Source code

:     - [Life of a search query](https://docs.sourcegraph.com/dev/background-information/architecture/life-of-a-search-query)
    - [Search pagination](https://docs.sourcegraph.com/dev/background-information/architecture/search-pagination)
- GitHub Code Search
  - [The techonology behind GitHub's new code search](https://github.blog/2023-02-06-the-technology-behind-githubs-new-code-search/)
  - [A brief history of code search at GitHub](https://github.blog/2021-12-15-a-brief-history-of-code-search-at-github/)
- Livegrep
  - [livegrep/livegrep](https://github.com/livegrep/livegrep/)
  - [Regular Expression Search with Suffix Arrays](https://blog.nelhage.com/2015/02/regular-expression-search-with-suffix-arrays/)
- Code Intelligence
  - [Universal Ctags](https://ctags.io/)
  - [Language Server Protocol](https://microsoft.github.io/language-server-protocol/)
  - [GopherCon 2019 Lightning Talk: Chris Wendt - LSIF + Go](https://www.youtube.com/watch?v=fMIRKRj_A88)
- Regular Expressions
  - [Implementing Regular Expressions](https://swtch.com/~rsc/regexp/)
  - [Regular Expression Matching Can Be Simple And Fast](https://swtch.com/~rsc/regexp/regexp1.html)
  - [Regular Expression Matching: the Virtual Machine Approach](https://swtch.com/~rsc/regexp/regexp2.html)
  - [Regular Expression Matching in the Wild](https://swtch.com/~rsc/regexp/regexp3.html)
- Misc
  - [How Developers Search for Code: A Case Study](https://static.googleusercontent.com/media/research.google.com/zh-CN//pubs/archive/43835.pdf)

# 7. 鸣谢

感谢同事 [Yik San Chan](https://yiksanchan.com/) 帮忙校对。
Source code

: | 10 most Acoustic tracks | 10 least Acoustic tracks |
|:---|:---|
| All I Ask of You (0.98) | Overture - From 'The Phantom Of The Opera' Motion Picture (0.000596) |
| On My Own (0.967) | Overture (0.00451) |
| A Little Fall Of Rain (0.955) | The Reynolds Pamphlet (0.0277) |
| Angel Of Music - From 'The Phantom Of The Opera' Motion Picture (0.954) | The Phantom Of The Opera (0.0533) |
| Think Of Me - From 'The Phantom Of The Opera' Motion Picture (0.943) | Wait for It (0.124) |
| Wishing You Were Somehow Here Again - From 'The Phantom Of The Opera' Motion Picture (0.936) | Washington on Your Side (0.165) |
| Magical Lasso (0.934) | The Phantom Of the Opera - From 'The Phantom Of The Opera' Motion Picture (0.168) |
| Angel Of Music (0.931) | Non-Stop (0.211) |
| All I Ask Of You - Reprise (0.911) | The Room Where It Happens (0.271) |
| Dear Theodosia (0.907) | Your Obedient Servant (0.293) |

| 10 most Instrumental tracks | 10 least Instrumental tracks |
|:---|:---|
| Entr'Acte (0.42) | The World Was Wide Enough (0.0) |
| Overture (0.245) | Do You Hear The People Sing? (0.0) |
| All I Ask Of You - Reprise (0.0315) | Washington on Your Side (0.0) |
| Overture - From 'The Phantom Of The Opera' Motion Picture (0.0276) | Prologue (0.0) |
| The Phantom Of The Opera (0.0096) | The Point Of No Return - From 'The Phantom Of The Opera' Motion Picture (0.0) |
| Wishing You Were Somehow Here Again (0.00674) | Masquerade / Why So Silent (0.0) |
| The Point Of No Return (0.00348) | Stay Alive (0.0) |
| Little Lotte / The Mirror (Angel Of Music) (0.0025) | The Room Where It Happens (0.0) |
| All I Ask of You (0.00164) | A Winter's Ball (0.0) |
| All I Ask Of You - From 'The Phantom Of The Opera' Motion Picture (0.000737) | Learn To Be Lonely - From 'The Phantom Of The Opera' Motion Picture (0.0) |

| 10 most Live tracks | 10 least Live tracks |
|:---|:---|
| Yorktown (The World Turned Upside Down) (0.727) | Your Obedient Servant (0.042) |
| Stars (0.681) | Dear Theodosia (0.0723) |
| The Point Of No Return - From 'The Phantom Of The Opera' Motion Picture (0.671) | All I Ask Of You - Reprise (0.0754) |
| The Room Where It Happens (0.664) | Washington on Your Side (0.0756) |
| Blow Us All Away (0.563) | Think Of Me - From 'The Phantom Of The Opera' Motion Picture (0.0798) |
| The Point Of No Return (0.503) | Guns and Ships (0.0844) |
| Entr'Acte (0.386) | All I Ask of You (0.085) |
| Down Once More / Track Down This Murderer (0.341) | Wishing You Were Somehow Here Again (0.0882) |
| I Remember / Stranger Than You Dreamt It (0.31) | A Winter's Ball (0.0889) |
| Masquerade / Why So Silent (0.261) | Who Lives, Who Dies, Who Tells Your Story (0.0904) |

WHAT YOU SHOULD DO> Reproduce all of the material with every "Motion Picture" changed to "Film", keeping everything else the same.

ANSWER AREA>
Source code

:     - [Life of a search query](https://docs.sourcegraph.com/dev/background-information/architecture/life-of-a-search-query)
    - [Search pagination](https://docs.sourcegraph.com/dev/background-information/architecture/search-pagination)
- GitHub Code Search
  - [The techonology behind GitHub's new code search](https://github.blog/2023-02-06-the-technology-behind-githubs-new-code-search/)
  - [A brief history of code search at GitHub](https://github.blog/2021-12-15-a-brief-history-of-code-search-at-github/)
- Livegrep
  - [livegrep/livegrep](https://github.com/livegrep/livegrep/)
  - [Regular Expression Search with Suffix Arrays](https://blog.nelhage.com/2015/02/regular-expression-search-with-suffix-arrays/)
- Code Intelligence
  - [Universal Ctags](https://ctags.io/)
  - [Language Server Protocol](https://microsoft.github.io/language-server-protocol/)
  - [GopherCon 2019 Lightning Talk: Chris Wendt - LSIF + Go](https://www.youtube.com/watch?v=fMIRKRj_A88)
- Regular Expressions
  - [Implementing Regular Expressions](https://swtch.com/~rsc/regexp/)
  - [Regular Expression Matching Can Be Simple And Fast](https://swtch.com/~rsc/regexp/regexp1.html)
  - [Regular Expression Matching: the Virtual Machine Approach](https://swtch.com/~rsc/regexp/regexp2.html)
  - [Regular Expression Matching in the Wild](https://swtch.com/~rsc/regexp/regexp3.html)
- Misc
  - [How Developers Search for Code: A Case Study](https://static.googleusercontent.com/media/research.google.com/zh-CN//pubs/archive/43835.pdf)

# 7. 鸣谢

感谢同事 [Yik San Chan](https://yiksanchan.com/) 帮忙校对。
Source code

: | 10 most Acoustic tracks | 10 least Acoustic tracks |
|:---|:---|
| All I Ask of You (0.98) | Overture - From 'The Phantom Of The Opera' Film (0.000596) |
| On My Own (0.967) | Overture (0.00451) |
| A Little Fall Of Rain (0.955) | The Reynolds Pamphlet (0.0277) |
| Angel Of Music - From 'The Phantom Of The Opera' Film (0.954) | The Phantom Of The Opera (0.0533) |
| Think Of Me - From 'The Phantom Of The Opera' Film (0.943) | Wait for It (0.124) |
| Wishing You Were Somehow Here Again - From 'The Phantom Of The Opera' Film (0.936) | Washington on Your Side (0.165) |
| Magical Lasso (0.934) | The Phantom Of the Opera - From 'The Phantom Of The Opera' Film (0.168) |
| Angel Of Music (0.931) | Non-Stop (0.211) |
| All I Ask Of You - Reprise (0.911) | The Room Where It Happens (0.271) |
| Dear Theodosia (0.907) | Your Obedient Servant (0.293) |

| 10 most Instrumental tracks | 10 least Instrumental tracks |
|:---|:---|
| Entr'Acte (0.42) | The World Was Wide Enough (0.0) |
| Overture (0.245) | Do You Hear The People Sing? (0.0) |
| All I Ask Of You - Reprise (0.0315) | Washington on Your Side (0.0) |
| Overture - From 'The Phantom Of The Opera' Film (0.0276) | Prologue (0.0) |
| The Phantom Of The Opera (0.0096) | The Point Of No Return - From 'The Phantom Of The Opera' Film (0.0) |
| Wishing You Were Somehow Here Again (0.00674) | Masquerade / Why So Silent (0.0) |
| The Point Of No Return (0.00348) | Stay Alive (0.0) |
| Little Lotte / The Mirror (Angel Of Music) (0.0025) | The Room Where It Happens (0.0) |
| All I Ask of You (0.00164) | A Winter's Ball (0.0) |
| All I Ask Of You - From 'The Phantom Of The Opera' Film (0.000737) | Learn To Be Lonely - From 'The Phantom Of The Opera' Film (0.0) |

| 10 most Live tracks | 10 least Live tracks |
|:---|:---|
| Yorktown (The World Turned Upside Down) (0.727) | Your Obedient Servant (0.042) |
| Stars (0.681) | Dear Theodosia (0.0723) |
| The Point Of No Return - From 'The Phantom Of The Opera' Film (0.671) | All I Ask Of You - Reprise (0.0754) |
| The Room Where It Happens (0.664) | Washington on Your Side (0.0756) |
| Blow Us All Away (0.563) | Think Of Me - From 'The Phantom Of The Opera' Film (0.0798) |
| The Point Of No Return (0.503) | Guns and Ships (0.0844) |
| Entr'Acte (0.386) | All I Ask of You (0.085) |
| Down Once More / Track Down This Murderer (0.341) | Wishing You Were Somehow Here Again (0.0882) |
| I Remember / Stranger Than You Dreamt It (0.31) | A Winter's Ball (0.0889) |
| Masquerade / Why So Silent (0.261) | Who Lives, Who Dies, Who Tells Your Story (0.0904) |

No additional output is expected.